I start with my arms, fingers running
the scar carved by the bunk bed’s lip.
Chest. Pits. The belly where surgeons
tempered my hernia, my mother rocking
in the emergency wing, praying
without words. Balls. Taint. Inner thigh.
I trace the shin where the bone broke
and growth plate popped out of place,
my brother lifting me to the Taurus
and gunning to Fargo Medical. The heel.
Eight grooves between the toes.
I close my eyes and do the next part
by feel, contorting to reach my back:
the blades, the ribs, the small, the hips.

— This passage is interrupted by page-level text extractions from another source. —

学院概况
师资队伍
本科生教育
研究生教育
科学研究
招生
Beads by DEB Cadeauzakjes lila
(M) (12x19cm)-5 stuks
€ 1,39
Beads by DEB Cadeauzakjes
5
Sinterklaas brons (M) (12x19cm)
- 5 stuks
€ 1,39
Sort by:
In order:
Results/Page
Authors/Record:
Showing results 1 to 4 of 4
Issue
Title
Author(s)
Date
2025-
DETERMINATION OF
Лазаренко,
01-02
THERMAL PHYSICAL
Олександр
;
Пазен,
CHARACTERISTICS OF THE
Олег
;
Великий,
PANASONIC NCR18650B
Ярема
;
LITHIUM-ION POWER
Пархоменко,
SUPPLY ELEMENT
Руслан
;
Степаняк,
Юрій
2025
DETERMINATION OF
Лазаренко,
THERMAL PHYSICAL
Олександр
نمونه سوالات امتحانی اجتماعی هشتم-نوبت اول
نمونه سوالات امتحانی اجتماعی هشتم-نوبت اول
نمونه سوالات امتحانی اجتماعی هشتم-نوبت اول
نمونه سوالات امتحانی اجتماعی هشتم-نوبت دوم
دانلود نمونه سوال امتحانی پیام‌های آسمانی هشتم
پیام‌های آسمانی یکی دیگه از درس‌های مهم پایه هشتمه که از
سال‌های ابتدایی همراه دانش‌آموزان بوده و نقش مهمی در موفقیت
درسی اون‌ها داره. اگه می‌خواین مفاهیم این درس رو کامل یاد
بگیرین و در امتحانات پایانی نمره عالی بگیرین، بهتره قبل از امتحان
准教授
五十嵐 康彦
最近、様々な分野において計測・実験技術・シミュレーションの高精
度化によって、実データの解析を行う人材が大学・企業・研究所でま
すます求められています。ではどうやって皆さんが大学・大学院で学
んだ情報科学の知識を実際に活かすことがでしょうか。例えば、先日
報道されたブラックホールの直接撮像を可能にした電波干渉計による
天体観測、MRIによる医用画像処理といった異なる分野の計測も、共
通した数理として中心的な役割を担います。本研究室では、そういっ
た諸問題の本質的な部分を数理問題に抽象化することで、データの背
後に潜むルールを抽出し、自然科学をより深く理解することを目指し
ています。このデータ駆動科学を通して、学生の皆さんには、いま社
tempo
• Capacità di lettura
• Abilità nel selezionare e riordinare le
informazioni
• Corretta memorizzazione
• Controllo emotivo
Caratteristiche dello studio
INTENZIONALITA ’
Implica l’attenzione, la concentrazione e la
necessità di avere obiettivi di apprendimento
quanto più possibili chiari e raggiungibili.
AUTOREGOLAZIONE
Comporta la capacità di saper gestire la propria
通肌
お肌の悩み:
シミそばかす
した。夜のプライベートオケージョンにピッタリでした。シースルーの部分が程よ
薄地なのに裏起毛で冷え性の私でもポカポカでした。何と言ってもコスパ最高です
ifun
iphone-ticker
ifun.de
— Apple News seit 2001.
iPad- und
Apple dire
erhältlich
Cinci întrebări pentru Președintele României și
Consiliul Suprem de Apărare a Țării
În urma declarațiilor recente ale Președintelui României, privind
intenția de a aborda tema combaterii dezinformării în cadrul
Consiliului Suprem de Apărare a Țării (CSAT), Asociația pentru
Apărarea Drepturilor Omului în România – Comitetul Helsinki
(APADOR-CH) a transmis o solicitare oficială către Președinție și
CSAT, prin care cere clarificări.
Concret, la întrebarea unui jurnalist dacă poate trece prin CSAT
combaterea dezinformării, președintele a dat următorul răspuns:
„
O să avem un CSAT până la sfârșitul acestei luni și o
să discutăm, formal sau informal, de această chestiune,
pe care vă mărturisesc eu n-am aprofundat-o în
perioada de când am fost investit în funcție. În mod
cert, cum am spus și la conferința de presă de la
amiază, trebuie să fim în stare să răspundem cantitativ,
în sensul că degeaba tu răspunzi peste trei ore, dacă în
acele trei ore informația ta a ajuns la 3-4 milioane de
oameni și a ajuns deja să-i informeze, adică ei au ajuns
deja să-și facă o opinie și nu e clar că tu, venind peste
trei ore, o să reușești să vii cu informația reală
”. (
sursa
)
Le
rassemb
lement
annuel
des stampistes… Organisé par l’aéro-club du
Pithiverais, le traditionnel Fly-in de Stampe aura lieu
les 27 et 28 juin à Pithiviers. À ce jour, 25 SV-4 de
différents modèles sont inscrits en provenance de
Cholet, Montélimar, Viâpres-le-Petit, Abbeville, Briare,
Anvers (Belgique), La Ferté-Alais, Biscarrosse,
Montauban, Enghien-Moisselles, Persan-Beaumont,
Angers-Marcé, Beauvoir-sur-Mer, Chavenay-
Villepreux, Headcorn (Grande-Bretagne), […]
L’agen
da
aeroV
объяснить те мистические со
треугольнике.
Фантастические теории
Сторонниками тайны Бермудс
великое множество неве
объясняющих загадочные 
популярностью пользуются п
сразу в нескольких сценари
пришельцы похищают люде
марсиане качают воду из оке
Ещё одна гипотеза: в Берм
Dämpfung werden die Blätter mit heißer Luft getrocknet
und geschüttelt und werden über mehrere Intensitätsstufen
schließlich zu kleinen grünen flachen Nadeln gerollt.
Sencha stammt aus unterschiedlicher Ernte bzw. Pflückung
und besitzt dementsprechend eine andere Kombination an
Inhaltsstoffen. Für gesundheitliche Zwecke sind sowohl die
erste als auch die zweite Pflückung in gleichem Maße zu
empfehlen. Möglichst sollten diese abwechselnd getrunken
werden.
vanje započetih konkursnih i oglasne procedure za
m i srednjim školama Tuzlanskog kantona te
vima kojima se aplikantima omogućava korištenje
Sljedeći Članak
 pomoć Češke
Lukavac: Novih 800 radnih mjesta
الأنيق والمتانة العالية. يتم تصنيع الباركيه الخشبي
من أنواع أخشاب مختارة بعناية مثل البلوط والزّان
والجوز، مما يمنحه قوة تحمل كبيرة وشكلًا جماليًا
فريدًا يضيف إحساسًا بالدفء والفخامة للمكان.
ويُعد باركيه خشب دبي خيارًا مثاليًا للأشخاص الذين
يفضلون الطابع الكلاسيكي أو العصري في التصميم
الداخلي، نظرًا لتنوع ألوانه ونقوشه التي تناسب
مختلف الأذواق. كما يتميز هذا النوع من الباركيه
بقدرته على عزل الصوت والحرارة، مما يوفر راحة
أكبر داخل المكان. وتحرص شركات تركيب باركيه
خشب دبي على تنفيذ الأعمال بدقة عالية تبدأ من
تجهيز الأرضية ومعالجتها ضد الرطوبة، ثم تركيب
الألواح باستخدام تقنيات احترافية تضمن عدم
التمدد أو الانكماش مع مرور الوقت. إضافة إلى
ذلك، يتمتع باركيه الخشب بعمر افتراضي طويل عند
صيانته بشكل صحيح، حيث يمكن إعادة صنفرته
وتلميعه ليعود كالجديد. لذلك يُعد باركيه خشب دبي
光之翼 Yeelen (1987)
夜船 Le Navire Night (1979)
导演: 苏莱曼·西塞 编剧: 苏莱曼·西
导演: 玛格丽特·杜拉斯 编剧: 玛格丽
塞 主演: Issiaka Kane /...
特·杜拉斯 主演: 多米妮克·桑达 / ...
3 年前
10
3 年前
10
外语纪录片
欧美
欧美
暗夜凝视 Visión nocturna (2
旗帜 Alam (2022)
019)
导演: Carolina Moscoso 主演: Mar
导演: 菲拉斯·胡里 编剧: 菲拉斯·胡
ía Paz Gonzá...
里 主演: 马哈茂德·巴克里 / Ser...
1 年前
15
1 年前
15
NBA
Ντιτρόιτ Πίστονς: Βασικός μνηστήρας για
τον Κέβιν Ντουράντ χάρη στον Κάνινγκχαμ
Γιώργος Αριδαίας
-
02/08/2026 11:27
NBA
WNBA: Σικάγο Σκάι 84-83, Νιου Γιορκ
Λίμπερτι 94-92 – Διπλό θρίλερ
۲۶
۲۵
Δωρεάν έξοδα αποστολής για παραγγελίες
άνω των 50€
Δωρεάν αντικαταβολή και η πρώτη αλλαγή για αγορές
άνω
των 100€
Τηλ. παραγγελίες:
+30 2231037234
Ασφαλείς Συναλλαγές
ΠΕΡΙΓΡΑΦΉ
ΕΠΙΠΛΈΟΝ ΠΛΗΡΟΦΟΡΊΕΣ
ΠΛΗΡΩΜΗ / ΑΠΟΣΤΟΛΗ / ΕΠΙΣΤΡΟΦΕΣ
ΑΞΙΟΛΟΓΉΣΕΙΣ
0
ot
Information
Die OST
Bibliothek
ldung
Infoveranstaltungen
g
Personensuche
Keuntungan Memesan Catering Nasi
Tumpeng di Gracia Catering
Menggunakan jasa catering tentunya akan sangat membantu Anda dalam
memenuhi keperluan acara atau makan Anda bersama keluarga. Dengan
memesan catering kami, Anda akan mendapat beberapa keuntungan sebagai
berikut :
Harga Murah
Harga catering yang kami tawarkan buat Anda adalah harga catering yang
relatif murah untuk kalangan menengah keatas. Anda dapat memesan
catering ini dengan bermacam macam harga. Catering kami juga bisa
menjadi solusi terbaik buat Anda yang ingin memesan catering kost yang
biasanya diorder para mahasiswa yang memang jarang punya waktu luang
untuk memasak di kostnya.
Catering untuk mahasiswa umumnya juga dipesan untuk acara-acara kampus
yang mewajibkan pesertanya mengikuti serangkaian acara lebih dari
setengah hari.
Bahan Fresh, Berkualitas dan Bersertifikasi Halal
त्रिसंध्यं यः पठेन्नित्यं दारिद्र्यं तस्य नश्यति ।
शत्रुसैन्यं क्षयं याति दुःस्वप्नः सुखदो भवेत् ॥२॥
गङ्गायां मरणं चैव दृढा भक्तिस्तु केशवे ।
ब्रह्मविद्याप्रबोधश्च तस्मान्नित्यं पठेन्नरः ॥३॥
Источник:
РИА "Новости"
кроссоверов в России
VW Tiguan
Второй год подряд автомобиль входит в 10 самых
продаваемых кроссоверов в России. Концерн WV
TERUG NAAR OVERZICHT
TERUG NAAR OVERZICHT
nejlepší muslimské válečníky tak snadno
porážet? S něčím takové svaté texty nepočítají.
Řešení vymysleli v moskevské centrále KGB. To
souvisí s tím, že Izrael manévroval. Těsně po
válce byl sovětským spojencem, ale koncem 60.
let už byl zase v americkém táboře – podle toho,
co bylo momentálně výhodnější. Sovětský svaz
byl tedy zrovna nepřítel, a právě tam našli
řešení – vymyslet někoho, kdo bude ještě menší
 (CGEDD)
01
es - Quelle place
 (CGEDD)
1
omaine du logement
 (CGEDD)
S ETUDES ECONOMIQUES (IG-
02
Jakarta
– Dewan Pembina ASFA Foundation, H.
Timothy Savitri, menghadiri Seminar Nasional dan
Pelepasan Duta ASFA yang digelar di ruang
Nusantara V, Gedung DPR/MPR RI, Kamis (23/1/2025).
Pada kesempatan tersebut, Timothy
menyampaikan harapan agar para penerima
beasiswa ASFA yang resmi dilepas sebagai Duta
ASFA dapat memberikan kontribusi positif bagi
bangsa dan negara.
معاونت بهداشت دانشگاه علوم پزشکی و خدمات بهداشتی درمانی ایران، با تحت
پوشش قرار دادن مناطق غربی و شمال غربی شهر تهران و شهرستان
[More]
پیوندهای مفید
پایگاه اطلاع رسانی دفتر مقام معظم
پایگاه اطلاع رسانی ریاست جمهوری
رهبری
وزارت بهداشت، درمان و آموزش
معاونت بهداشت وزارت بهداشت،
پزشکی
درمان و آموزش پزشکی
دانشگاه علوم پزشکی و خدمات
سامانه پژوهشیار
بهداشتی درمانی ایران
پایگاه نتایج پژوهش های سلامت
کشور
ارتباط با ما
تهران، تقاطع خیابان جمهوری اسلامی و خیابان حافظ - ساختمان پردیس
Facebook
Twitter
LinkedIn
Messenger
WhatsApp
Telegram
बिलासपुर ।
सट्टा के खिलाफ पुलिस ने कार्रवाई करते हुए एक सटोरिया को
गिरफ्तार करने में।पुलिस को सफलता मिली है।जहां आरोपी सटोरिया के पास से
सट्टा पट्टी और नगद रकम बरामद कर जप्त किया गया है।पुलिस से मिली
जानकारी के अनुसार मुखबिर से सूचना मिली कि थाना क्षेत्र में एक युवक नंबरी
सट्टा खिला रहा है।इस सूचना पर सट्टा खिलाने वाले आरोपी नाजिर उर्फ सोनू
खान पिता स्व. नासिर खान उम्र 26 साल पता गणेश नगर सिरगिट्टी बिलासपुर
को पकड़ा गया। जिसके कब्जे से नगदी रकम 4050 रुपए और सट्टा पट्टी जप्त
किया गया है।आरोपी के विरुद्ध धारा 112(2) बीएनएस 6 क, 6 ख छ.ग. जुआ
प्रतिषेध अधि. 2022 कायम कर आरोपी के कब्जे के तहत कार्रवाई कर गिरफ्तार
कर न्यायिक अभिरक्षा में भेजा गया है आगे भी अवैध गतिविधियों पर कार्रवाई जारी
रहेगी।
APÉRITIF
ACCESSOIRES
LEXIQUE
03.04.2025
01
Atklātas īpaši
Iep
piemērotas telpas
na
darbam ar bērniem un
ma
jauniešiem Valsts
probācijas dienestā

I scan my scalp where the concussion’s lump
still stands, those two nights my dad
stayed awake with me, my head in his lap,
a frozen ham held against the hill
in my hair. Cowlick. Widow’s peak.
Finally I find one hooked near my ear.
When I rip it free some of me comes away
with it: a crooked circle of translucent
skin larger than the tick itself.
I lean forward and blow it into flames.
LYLE CLEARS MY THROAT
Boone County, Kentucky
Fair warning: I gotta roll my mother
every half hour or so to curb bedsores,
but I wanna hear this story. Just keep
it down cause she’s asleep and I need
the door cracked to hear her heart.
Well, not her heart. The monitor is what
I listen to. It’s been a year this June.
I come upstairs and found her on the floor,
drove her to local before they coptered us
to the U. Let me roll her quick and you
can start your travelogue, which I’m dying
to hear. Where we’re at now, she can’t lift
her own arm, but if you lift it to start with
she can ease it back down real slow,
controlling the speed and choosing
where it lands, you know? They got her
on a food tube and all that, machines
tracking her heart and lungs, the works.